- Activity
Extract every line of text from the data below, copying each one precisely as it appears on every page. Leave the pictures out of your answer.

- Extracted data
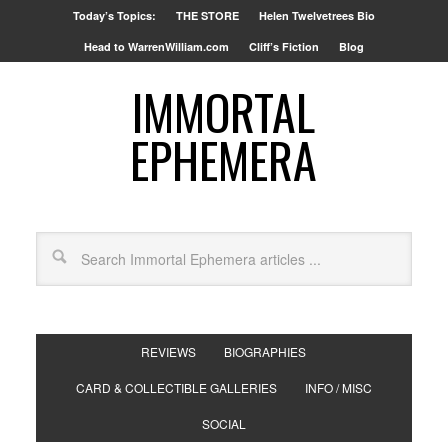
Today’s Topics:
THE STORE
Helen Twelvetrees Bio
Head to WarrenWilliam.com
Cliff’s Fiction
Blog
IMMORTAL
EPHEMERA
REVIEWS
BIOGRAPHIES
CARD & COLLECTIBLE GALLERIES
INFO / MISC
SOCIAL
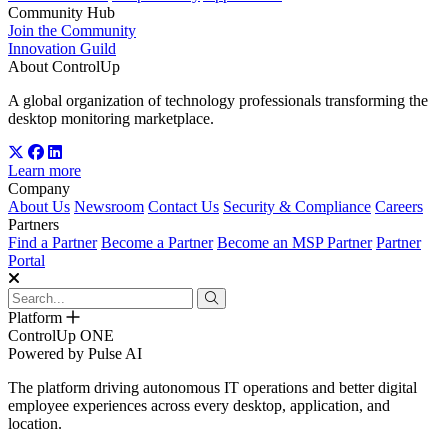
Community Hub
Join the Community
Innovation Guild
About ControlUp
A global organization of technology professionals transforming the
desktop monitoring marketplace.
Learn more
Company
About Us
Newsroom
Contact Us
Security & Compliance
Careers
Partners
Find a Partner
Become a Partner
Become an MSP Partner
Partner
Portal
Platform
ControlUp ONE
Powered by Pulse AI
The platform driving autonomous IT operations and better digital
employee experiences across every desktop, application, and
location.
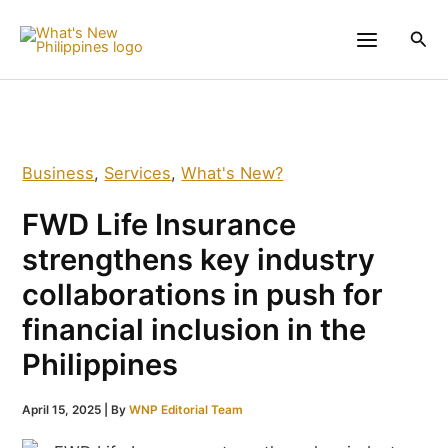
Skip
to
Sea
content
Business
,
Services
,
What's New?
FWD Life Insurance
strengthens key industry
collaborations in push for
financial inclusion in the
Philippines
April 15, 2025
| By
WNP Editorial Team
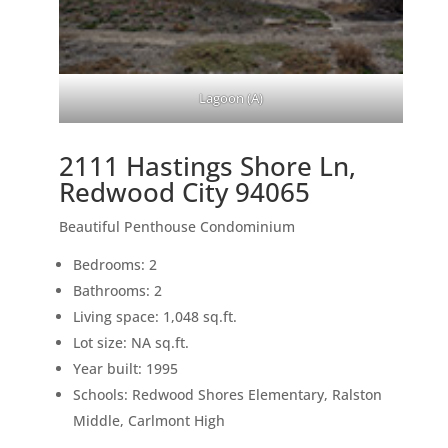
Lagoon (A)
2111 Hastings Shore Ln,
Redwood City 94065
Beautiful Penthouse Condominium
Bedrooms: 2
Bathrooms: 2
Living space: 1,048 sq.ft.
Lot size: NA sq.ft.
Year built: 1995
Schools: Redwood Shores Elementary, Ralston
Middle, Carlmont High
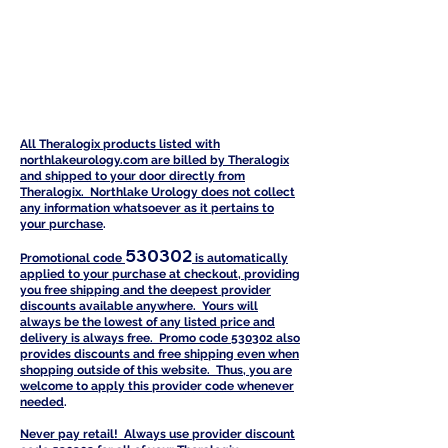
All Theralogix products listed with
northlakeurology.com are billed by Theralogix
and shipped to your door directly from
Theralogix. Northlake Urology does not collect
any information whatsoever as it pertains to
your purchase
.
530302
Promotional code
is automatically
a
pplied to your purchase at checkout, providing
you free shipping and the deepest provider
discounts available anywhere. Yours will
always be the lowest of any listed price and
delivery is always free. Promo code 530302 also
provides discounts and free shipping even when
shopping outside of this website. Thus, you are
welcome to apply this provider code whenever
needed
.
Never pay retail! Always use provider discount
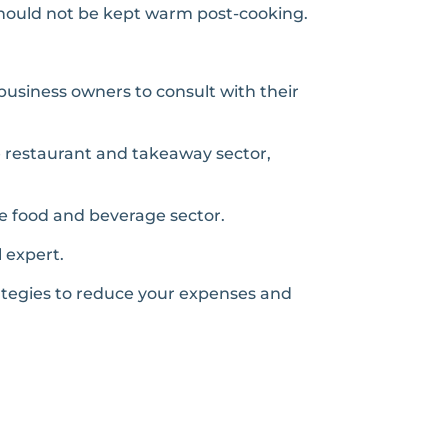
should not be kept warm post-cooking.
business owners to consult with their
e restaurant and takeaway sector,
he food and beverage sector.
l expert.
rategies to reduce your expenses and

- Result
Today’s Topics:
THE STORE
Helen Twelvetrees Bio
Head to WarrenWilliam.com
Cliff’s Fiction
Blog
IMMORTAL
EPHEMERA
REVIEWS
BIOGRAPHIES
CARD & COLLECTIBLE GALLERIES
INFO / MISC
SOCIAL
Community Hub
Join the Community
Innovation Guild
About ControlUp
A global organization of technology professionals transforming the
desktop monitoring marketplace.
Learn more
Company
About Us
Newsroom
Contact Us
Security & Compliance
Careers
Partners
Find a Partner
Become a Partner
Become an MSP Partner
Partner
Portal
Platform
ControlUp ONE
Powered by Pulse AI
The platform driving autonomous IT operations and better digital
employee experiences across every desktop, application, and
location.
Skip
to
Sea
content
Business
,
Services
,
What's New?
FWD Life Insurance
strengthens key industry
collaborations in push for
financial inclusion in the
Philippines
April 15, 2025
| By
WNP Editorial Team
Lagoon (A)
2111 Hastings Shore Ln,
Redwood City 94065
Beautiful Penthouse Condominium
Bedrooms: 2
Bathrooms: 2
Living space: 1,048 sq.ft.
Lot size: NA sq.ft.
Year built: 1995
Schools: Redwood Shores Elementary, Ralston
Middle, Carlmont High
All Theralogix products listed with
northlakeurology.com are billed by Theralogix
and shipped to your door directly from
Theralogix. Northlake Urology does not collect
any information whatsoever as it pertains to
your purchase
.
530302
Promotional code
is automatically
a
pplied to your purchase at checkout, providing
you free shipping and the deepest provider
discounts available anywhere. Yours will
always be the lowest of any listed price and
delivery is always free. Promo code 530302 also
provides discounts and free shipping even when
shopping outside of this website. Thus, you are
welcome to apply this provider code whenever
needed
.
Never pay retail! Always use provider discount
should not be kept warm post-cooking.
business owners to consult with their
e restaurant and takeaway sector,
he food and beverage sector.
l expert.
rategies to reduce your expenses and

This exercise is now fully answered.